The photographers she returns to when the work gets hard are Leslie Zhang, Sangmi An, and Kin Chan, who works under the name Coedel. What she finds in their images is harder to articulate than technical influence. It's closer to proof: proof that the thing she's reaching for actually exists, that someone else has touched it. "Working in this industry often feels like constantly running," she says. "There are moments of exhaustion, but when I see their work, I regain some passion. Their images have influenced both my style and my thinking."


The industry exhaustion she's describing is familiar to anyone who's worked in commercial photography—the relentlessness of it, the way client work and personal work compete for the same finite reserves of energy and imagination. The photographers who survive it with a distinct voice intact are usually the ones who've found something like a north star in other people's work. Something that reminds them, when they need reminding, why they started.

Ask Sihan what she's most interested in exploring and she gives a straightforward answer: emotion and beauty."I hope my photographs will remain engaging even after a long time," she says.
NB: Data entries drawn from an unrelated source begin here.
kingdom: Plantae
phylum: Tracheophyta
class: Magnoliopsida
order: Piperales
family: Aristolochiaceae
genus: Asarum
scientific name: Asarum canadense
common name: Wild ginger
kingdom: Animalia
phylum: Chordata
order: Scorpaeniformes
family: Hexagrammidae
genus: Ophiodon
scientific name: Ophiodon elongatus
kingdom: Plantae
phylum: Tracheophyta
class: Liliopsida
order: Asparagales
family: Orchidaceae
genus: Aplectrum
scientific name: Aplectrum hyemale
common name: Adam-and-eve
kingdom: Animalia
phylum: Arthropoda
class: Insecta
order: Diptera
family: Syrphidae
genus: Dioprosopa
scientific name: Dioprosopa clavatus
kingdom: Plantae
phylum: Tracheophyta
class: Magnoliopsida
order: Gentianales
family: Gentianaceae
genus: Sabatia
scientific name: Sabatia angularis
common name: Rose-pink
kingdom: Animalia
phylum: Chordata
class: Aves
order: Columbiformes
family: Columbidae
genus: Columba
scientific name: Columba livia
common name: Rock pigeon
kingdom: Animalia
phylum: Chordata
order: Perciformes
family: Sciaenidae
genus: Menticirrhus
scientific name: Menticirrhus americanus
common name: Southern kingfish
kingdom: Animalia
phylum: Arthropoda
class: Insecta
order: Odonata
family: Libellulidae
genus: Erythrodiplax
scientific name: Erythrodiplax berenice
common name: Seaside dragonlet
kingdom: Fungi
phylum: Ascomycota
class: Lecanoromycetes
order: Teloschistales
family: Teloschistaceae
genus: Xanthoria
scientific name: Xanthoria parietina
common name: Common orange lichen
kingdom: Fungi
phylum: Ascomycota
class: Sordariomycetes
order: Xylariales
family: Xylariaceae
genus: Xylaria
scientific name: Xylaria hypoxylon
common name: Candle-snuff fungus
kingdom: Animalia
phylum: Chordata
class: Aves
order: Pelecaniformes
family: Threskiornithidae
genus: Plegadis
She's equally honest about where she draws the line, for now. More socially or politically driven work—the kind of photography that puts its weight behind an argument about the world—isn't something she's ready to claim. "With my current experience, I may not yet be able to express them deeply." It's a disarmingly self-aware thing to say, especially in a moment when young photographers are often expected to have fully formed positions on everything. She'd rather wait until she has something real to say than reach for a register she hasn't earned yet.


What she has earned, on the evidence of WHITE NOISE, is a way of looking that's genuinely her own. Her images don't explain themselves. Something can still be felt in absence—which is exactly what she was going for.